We usually do not label the source and drain either, but we do here, just for completeness. Note that unlike the bipolar transistor, the FET is truly a symmetric device. There is really no way to tell the source from the drain. By convention, we call the element which is connected to the substrate (or moat) the source, and the other the drain. You will sometimes hear the region under the gate (either substrate or moat) referred to as the backbody.

Now let's see how this circuit works. If \(V_{\text{in}}\) is high (at or near \(V_{\text{dd}}\)) the NMOS transistor will be turned on. The voltage between the gate and substrate of the p-channel device is at or near zero. The gate is at \(V_{\text{dd}}\) and so is the moat! Hence the upper transistor will be turned off. The output will thus be low.

If the input voltage is at or near ground (a "low") then the n-channel device is turned off. The voltage between the gate and substrate of the p-channel device is now \(\simeq \left( -V_{\text{dd}} \right)\). (The gate is \(\simeq 0\) and the substrate is at \(V_{\text{dd}}\).) If the PMOS transistor has a threshold voltage \(V_{t}\) of, say, \(-2 \mathrm{~V}\), then it will be turned on and the output will be high. Note however, that in either state, high or low, there is no static current flowing through the inverter.

The transfer characteristics for this circuit are a little more complicated. First, let's make sure we have our voltages and currents defined. From Figure \(\PageIndex{6}\), the n-channel gate-source voltage, \(V_{\text{gs-}n}\), is just \(V_{\text{in}}\).

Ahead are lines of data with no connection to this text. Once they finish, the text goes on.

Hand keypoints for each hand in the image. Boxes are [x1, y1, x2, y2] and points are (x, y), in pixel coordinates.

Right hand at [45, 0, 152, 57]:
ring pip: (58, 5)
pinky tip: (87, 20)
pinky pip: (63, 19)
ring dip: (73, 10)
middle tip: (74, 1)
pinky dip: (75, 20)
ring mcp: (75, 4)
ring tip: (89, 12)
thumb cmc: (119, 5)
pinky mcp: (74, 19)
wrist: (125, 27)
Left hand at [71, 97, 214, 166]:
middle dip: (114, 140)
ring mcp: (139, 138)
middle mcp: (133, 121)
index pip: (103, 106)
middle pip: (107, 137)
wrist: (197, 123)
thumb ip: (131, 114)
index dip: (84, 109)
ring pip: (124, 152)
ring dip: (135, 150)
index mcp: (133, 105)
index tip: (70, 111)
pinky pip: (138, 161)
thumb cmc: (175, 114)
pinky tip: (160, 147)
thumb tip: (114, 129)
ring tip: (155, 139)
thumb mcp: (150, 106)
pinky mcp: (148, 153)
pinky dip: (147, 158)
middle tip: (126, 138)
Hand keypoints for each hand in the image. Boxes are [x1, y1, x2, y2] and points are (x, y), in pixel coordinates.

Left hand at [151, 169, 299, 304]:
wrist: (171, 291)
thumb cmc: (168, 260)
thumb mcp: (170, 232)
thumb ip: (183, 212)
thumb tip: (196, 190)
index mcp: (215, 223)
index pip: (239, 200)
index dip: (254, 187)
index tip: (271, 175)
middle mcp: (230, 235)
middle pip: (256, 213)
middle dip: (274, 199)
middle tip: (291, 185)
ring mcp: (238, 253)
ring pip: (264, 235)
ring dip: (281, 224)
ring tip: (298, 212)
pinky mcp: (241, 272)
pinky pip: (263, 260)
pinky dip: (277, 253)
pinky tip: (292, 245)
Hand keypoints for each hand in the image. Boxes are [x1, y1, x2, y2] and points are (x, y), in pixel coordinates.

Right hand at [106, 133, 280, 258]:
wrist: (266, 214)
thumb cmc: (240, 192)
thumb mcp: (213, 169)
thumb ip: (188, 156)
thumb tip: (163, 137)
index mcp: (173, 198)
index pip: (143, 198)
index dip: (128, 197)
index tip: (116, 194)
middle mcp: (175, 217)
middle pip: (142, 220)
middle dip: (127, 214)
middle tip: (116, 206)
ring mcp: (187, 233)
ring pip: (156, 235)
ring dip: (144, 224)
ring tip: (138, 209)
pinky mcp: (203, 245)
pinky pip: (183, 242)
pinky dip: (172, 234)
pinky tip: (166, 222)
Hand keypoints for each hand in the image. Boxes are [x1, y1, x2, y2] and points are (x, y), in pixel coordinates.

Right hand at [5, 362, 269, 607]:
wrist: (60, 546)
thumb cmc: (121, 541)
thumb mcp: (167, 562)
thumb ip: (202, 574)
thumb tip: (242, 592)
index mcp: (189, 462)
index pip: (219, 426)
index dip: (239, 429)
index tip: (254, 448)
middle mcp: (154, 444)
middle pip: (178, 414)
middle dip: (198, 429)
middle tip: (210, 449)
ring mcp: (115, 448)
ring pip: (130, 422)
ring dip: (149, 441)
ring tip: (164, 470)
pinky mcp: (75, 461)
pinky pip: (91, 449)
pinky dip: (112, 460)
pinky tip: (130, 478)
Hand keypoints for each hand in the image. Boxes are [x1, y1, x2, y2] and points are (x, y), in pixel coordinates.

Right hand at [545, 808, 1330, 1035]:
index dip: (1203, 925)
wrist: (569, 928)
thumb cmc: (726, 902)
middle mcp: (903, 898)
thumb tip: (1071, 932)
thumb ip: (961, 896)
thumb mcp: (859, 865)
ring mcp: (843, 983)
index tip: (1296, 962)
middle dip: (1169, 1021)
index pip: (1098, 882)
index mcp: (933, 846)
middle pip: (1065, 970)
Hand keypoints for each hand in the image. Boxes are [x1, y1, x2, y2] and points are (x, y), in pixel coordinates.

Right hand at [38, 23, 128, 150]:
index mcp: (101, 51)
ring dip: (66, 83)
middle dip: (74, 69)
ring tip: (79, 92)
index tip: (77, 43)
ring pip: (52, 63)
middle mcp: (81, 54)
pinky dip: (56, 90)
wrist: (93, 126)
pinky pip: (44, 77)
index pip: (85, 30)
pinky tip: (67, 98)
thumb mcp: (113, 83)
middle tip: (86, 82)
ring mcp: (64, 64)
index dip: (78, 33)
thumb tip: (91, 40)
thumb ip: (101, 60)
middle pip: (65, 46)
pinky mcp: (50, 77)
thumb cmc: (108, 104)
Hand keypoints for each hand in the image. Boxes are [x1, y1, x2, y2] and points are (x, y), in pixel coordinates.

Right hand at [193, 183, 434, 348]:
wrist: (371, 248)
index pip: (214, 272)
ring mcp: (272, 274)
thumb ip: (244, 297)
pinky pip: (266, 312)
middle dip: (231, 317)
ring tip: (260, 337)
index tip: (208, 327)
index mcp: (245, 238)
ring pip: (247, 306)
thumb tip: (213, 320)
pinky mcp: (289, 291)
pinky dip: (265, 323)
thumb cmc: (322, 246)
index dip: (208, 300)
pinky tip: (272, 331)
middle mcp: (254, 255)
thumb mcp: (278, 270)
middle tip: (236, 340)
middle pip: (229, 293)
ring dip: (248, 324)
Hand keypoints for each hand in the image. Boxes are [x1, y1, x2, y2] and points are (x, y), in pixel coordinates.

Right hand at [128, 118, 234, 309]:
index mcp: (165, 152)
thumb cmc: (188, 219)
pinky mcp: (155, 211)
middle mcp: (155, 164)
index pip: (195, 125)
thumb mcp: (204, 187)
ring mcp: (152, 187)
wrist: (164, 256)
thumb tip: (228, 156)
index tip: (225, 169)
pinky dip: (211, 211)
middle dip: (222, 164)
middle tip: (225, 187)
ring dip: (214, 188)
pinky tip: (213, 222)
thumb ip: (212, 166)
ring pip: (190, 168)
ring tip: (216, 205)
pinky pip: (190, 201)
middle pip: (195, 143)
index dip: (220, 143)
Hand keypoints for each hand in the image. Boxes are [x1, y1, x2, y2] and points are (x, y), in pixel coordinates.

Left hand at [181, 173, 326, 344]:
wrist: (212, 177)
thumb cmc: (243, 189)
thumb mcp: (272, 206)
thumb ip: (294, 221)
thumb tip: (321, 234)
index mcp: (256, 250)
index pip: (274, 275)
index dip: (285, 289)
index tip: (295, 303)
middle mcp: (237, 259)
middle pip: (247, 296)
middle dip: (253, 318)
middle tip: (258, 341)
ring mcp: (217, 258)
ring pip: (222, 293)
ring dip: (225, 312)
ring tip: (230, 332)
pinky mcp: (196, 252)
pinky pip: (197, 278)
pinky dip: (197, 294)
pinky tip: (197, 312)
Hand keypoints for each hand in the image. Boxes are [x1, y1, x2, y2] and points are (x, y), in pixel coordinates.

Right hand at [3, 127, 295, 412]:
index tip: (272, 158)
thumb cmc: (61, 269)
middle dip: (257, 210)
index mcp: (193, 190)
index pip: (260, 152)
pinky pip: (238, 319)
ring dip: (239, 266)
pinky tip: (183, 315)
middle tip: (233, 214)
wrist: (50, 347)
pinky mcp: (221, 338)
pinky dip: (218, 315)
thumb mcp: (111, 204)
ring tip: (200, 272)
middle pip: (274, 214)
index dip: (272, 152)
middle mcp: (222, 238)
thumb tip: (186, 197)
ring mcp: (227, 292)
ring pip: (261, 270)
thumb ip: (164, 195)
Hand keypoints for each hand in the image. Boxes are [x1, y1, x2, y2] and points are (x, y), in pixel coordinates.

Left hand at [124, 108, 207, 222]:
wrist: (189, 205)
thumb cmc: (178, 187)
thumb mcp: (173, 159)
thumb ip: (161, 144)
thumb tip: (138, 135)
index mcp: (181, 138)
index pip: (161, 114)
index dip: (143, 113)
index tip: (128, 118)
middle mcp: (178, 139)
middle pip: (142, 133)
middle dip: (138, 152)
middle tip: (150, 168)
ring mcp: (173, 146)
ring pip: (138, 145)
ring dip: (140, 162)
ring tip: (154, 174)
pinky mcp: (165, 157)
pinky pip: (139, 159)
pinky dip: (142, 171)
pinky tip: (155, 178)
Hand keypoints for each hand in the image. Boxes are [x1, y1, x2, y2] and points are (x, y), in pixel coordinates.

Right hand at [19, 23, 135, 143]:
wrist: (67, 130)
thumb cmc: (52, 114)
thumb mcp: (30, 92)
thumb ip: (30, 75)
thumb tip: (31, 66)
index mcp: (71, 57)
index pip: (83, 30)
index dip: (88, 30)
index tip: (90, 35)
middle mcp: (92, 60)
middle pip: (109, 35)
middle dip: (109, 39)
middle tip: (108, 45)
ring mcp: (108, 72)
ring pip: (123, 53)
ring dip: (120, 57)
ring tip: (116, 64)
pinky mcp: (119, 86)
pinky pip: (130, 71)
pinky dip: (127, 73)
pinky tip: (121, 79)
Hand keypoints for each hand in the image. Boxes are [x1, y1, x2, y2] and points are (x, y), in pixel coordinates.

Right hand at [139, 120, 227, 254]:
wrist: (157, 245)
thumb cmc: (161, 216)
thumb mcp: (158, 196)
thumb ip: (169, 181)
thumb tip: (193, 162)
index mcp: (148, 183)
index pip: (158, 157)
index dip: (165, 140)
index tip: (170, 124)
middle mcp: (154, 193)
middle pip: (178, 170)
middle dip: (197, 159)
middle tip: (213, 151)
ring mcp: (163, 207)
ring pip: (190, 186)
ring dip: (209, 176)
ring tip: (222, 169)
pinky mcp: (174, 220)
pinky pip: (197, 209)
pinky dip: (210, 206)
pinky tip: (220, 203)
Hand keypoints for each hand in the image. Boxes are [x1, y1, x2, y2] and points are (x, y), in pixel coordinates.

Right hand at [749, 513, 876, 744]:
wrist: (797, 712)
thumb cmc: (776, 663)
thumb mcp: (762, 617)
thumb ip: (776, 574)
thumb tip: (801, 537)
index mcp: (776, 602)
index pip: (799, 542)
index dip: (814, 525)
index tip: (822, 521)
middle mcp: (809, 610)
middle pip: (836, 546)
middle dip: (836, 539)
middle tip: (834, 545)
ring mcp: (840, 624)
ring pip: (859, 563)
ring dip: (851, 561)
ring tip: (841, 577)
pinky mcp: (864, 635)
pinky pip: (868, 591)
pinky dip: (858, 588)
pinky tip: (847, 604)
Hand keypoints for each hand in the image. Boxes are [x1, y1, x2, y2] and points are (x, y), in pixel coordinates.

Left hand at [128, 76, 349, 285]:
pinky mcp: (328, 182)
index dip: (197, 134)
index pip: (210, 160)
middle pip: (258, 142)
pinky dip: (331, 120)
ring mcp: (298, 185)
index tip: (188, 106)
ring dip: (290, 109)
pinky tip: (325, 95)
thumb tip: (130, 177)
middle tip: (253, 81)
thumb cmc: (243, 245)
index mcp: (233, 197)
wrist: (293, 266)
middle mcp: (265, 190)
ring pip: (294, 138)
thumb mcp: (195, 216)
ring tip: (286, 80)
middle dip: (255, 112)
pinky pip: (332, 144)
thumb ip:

The gate-source voltage for the p-channel device, \(V_{\text{gs-}p}\), is \(V_{\text{in}} - V_{\text{dd}\); \(V_{\text{ds-}p}\), the drain-source voltage for the p-channel transistor can be written as \(V_{\text{ds-}n} - V_{\text{dd}}\). For current, \(I_{d \text{-} n} = I_{d \text{-} p} = I_{d}\). As seen in Figure \(\PageIndex{7}\), we have two sets of characteristic curves. Note that since \(V_{\text{gs-}p} = V_{\text{in}} - V_{\text{dd}}\), when \(V_{\text{in}} = 0 \mathrm{~V}\), \(V_{\text{gs-}p} = -5 \mathrm{~V}\) and so the transistor is strongly turned on.

We have a number of different "load lines" in this case, because for each \(V_{\text{in}}\) we have a different curve for both the n- and p-channel transistors. This is shown in Figure \(\PageIndex{8}\). The black spots show the point of intersection. Follow a few of the curves along to see if you agree with where the spots have been placed. We have also added a pair of dotted curves for \(V_{\text{in}} = 2.5 \mathrm{~V}\) so we can get the "turn-over" point. Projecting the location of the black dots to the \(V_{\text{ds-}n}\) (or \(V_{\text{out}}\)) axis will gives us a value for \(V_{\text{out}}\) for each of the input voltages, \(V_{\text{in}}\). The resulting curve is shown in Figure \(\PageIndex{9}\). This gives us a good "feel" for how the inverter works, and how the output varies with the input. Note that this transfer curve is quite symmetric about 2.5 volts, and goes all the way from +5 to 0 volts on the output.